FRAGMENTO DE PÁGINA:
*-*-*

Recep Tayyip Erdogan, hombre fuerte de Turquía
desde 2003, siempre ha tenido la obsesión de reivindicar la herencia otomana de
Turquía y ello lo ha llevado a arremeter contra el Estado laico erigido por Atatürk
y a tratar de obtener un protagonismo internacional de primer orden.
A principios
de este año el Parlamento turco aprobó, por iniciativa de Erdogan, el
despliegue de tropas en Libia para apoyar al gobierno de ese país, debilitado
por la rebelión del general Haftar. Quiere el presidente tener influencia en el
Mediterráneo Oriental, zona con importantes yacimientos de hidrocarburos, y
para ello firmó con el gobierno de Trípoli acuerdos para asegurar la futura
explotación de esos recursos y extender la zona económica marítima turca hasta
hacerla limitar con la frontera marítima libia, idea enérgicamente rechazada
por Grecia y Egipto. Así, Turquía se ha convertido en un elemento más de inestabilidad
en una región de por sí conflictiva.

*-*-*

Entradas del conjunto de datos:
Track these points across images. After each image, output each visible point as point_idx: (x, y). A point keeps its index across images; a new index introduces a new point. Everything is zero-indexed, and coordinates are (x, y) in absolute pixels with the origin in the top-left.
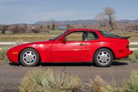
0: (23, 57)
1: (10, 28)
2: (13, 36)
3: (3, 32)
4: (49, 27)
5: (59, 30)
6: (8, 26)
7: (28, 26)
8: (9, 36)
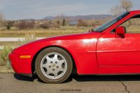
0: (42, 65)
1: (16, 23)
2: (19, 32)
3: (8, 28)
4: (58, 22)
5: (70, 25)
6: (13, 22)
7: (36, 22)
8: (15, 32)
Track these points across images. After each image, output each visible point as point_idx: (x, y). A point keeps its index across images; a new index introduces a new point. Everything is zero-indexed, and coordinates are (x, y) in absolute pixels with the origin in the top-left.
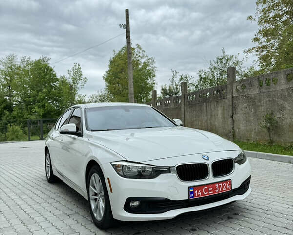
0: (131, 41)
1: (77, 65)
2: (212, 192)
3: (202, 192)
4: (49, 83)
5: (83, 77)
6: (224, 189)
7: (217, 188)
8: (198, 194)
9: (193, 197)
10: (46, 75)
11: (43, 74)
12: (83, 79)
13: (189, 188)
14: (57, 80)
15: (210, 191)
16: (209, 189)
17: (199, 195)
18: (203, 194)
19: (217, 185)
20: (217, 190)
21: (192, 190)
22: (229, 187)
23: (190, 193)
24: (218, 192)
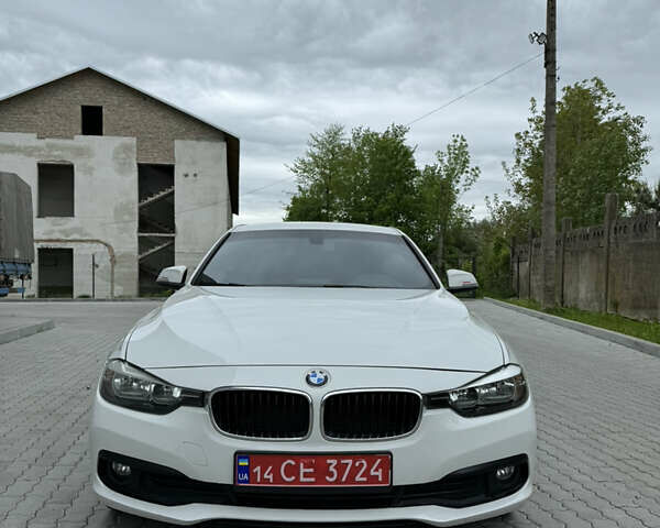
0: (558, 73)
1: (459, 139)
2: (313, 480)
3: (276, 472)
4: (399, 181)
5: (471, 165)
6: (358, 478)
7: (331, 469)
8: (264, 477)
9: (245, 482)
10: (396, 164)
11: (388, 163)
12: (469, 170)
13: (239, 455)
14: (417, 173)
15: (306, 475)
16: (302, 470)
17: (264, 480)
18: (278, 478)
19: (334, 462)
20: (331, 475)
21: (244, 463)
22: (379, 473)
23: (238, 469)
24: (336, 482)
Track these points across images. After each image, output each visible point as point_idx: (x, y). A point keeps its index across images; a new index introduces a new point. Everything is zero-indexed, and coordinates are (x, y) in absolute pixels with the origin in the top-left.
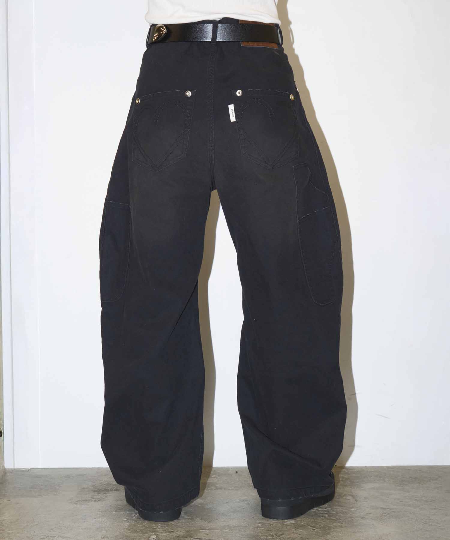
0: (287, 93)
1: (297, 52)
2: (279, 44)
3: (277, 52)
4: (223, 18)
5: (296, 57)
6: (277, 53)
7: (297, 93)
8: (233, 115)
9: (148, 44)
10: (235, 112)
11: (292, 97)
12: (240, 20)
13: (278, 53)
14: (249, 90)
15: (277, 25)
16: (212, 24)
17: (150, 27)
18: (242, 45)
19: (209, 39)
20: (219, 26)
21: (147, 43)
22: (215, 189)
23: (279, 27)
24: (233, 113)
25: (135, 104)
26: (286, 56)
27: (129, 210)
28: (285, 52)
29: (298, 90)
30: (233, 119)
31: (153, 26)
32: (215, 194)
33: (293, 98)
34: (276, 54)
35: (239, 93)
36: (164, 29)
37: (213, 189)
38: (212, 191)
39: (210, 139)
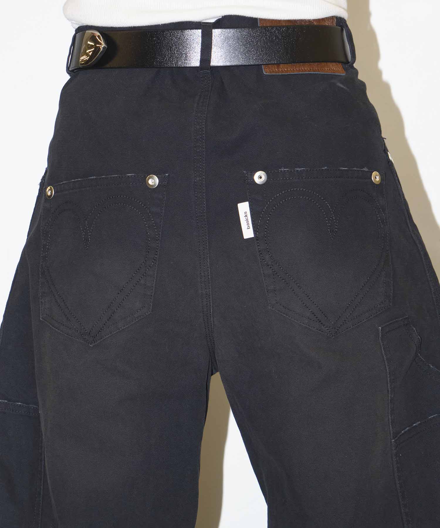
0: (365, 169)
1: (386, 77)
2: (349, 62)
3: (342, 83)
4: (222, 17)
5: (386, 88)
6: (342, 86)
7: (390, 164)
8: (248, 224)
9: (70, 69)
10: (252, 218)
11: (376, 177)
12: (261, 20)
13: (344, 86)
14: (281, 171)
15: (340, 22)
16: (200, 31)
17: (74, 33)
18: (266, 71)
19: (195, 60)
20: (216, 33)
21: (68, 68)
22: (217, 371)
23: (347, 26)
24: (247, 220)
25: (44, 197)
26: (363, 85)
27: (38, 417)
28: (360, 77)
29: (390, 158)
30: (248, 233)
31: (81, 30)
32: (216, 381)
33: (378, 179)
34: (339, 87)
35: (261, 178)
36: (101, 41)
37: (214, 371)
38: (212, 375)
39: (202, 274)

*-*-*

DETALLES DEL PROBLEMA: Según el fragmento sobre Erdogan, ¿qué países rechazaron enérgicamente la idea de extender la zona económica marítima turca hasta la frontera marítima libia? Las filas no hacen falta para resolver la tarea.

RESPUESTA: Grecia y Egipto.